The expanded tournament lineup will include prominent clubs such as Real Madrid, Manchester City, and Chelsea, who have already secured their places as recent Champions League winners. The Club World Cup in 2025 will serve as a crucial testing ground for stadiums and operations, providing valuable insights and preparations one year ahead of the highly anticipated 2026 World Cup, which will be jointly hosted by the United States, Canada, and Mexico.
FIFA commended the United States for its proven track record in organising global sporting events, highlighting the potential for synergies with the delivery of the 2026 World Cup. This decision presents an excellent opportunity for FIFA to maximise commercial and operational efficiencies.
Among the participating teams will be the Seattle Sounders, who earned their spot in the Club World Cup as the 2022 champion of the North American soccer region, CONCACAF. Additionally, the United States, as the host nation, is expected to receive another entry, further boosting the nation’s representation in the tournament.
For fans, the expanded club tournament will offer a rare and exciting opportunity to witness competitive matches featuring 12 storied European clubs on American soil.
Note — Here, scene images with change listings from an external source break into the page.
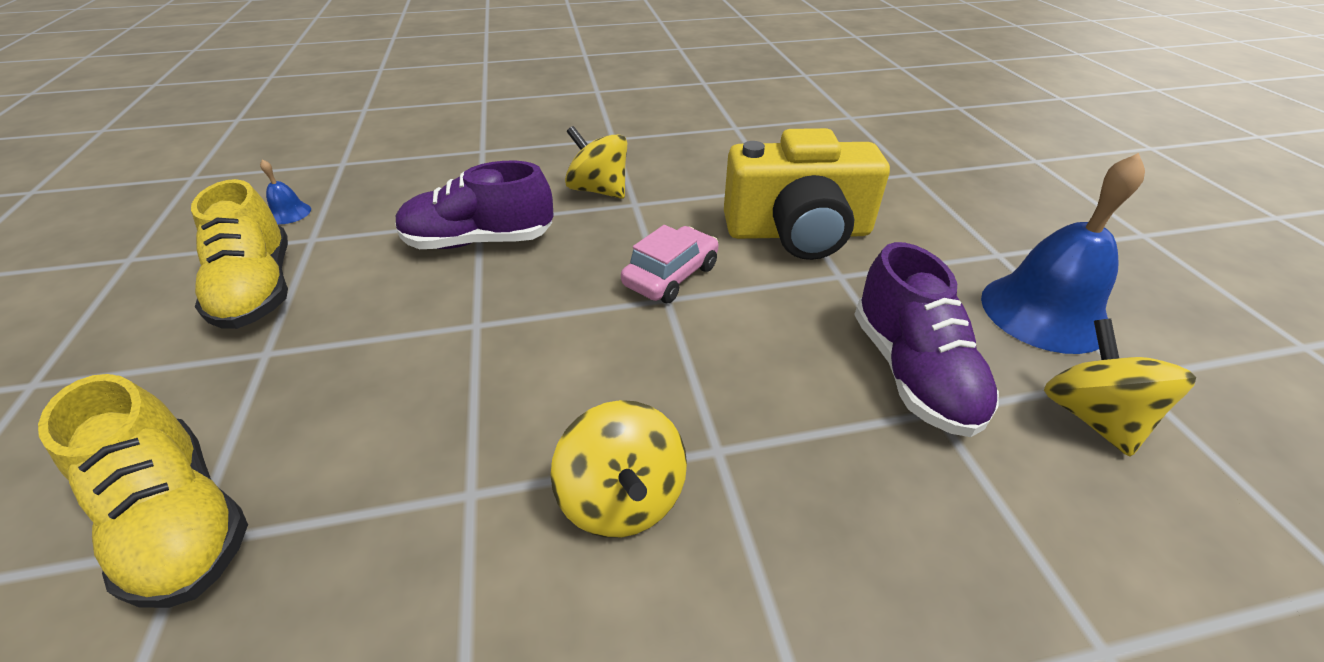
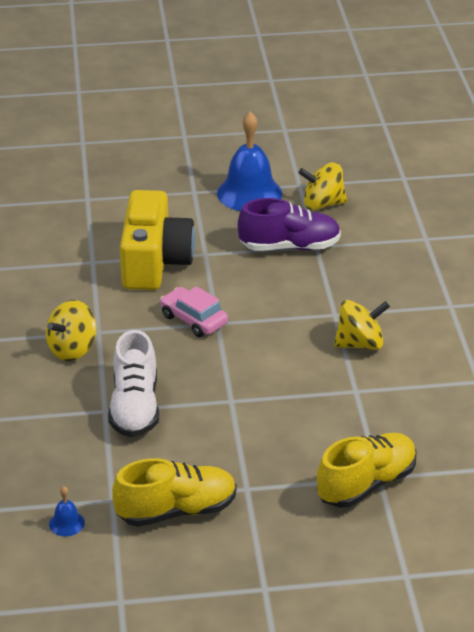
camera: 85 degrees left, 5 degrees down
purple shoe [396,161,554,249] -> white shoe [108,330,159,437]

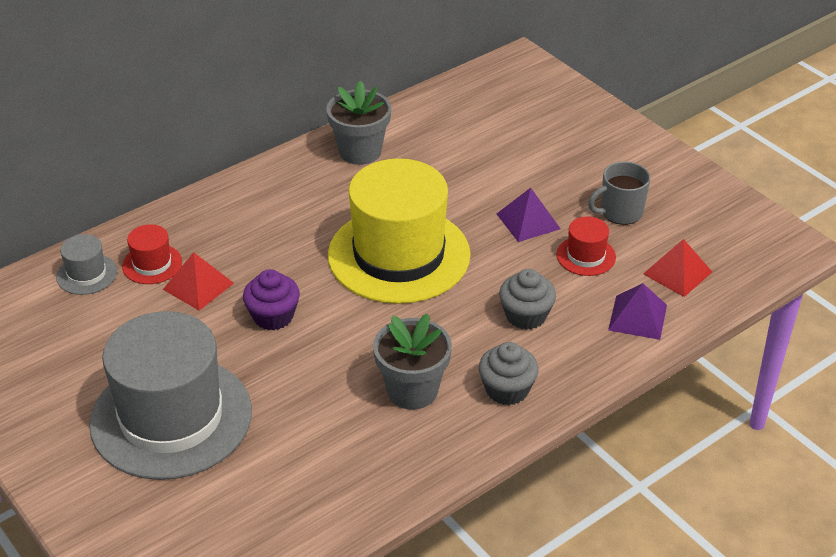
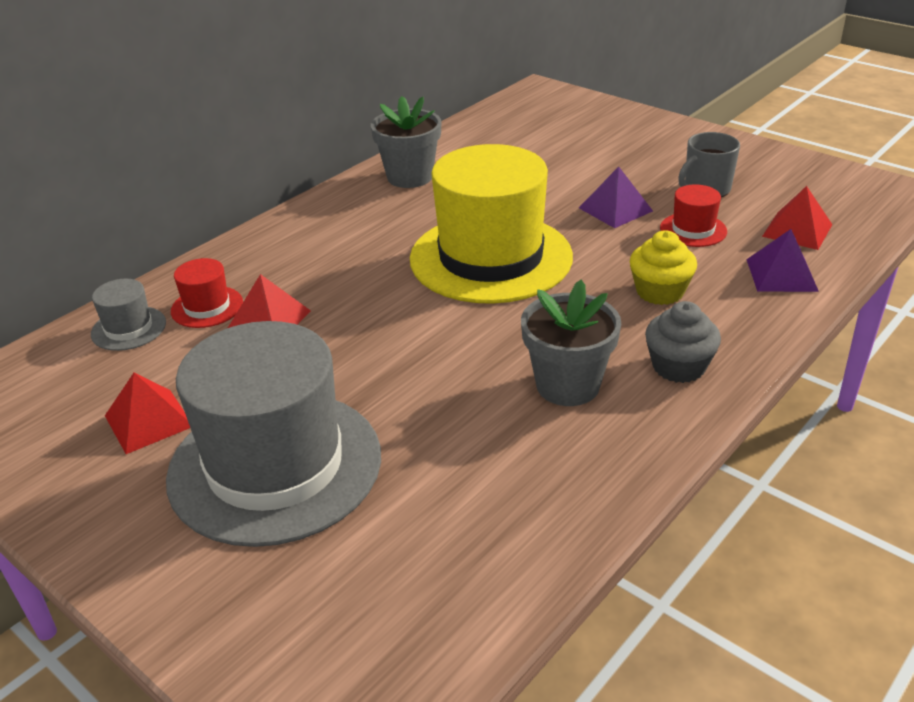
camera: 10 degrees left, 5 degrees down
purple cupcake [243,269,300,330] -> none
grey cupcake [499,269,556,330] -> yellow cupcake [630,231,697,305]
none -> red pyramid [105,373,190,454]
While European and South American clubs currently dominate the competition, with each continent having seven and six entries respectively, the new qualification system aims to provide broader appeal and a more inclusive representation across other regions.
The specific format for the Club World Cup in 2025 is yet to be finalised, but one proposal suggests guaranteeing each of the 32 teams at least three matches by organising them into eight groups of four. The winners of each group would then advance to the quarterfinals, culminating in an intense knockout stage. This format would result in a total of 56 matches if a third-place play-off game were included.
The existing Club World Cup format, featuring seven teams representing continental champions, will continue with its final edition scheduled for December in Saudi Arabia. The revised Club World Cup in 2025 presents a tremendous commercial opportunity for FIFA to explore new broadcasting models, secure new sponsors, and provide substantial prize money to participating clubs, potentially amounting to hundreds of millions of dollars.
The European Club Association, an influential body representing top European clubs, expressed its hope for productive discussions with FIFA regarding the management of commercial rights surrounding the Club World Cup.
FIFA’s plans to revive and expand the Club World Cup have been long in the making, with FIFA President Gianni Infantino emphasising its importance since his election in 2016. Previous attempts to launch the tournament faced obstacles, including a controversial $25 billion deal with Japanese technology investor SoftBank, which drew criticism from European football officials.
After the collapse of the Super League project in April 2021, FIFA renewed its efforts to revamp the Club World Cup. The tournament’s launch, initially planned for June 2021 in China, was cancelled due to the ongoing coronavirus pandemic. However, FIFA remains committed to introducing the expanded Club World Cup in 2025, heralding a new era for global club football.
Alongside Real Madrid, Manchester City, and Chelsea, several other teams have already qualified for the 2025 Club World Cup, including Palmeiras and Flamengo from Brazil, Monterrey and Leon from Mexico, Al-Ahly from Egypt, Wydad Casablanca from Morocco, Urawa Red Diamonds from Japan, and Al Hilal from Saudi Arabia. The stage is set for a fiercely competitive and globally acclaimed tournament, where the world’s best clubs will battle for supremacy on American soil.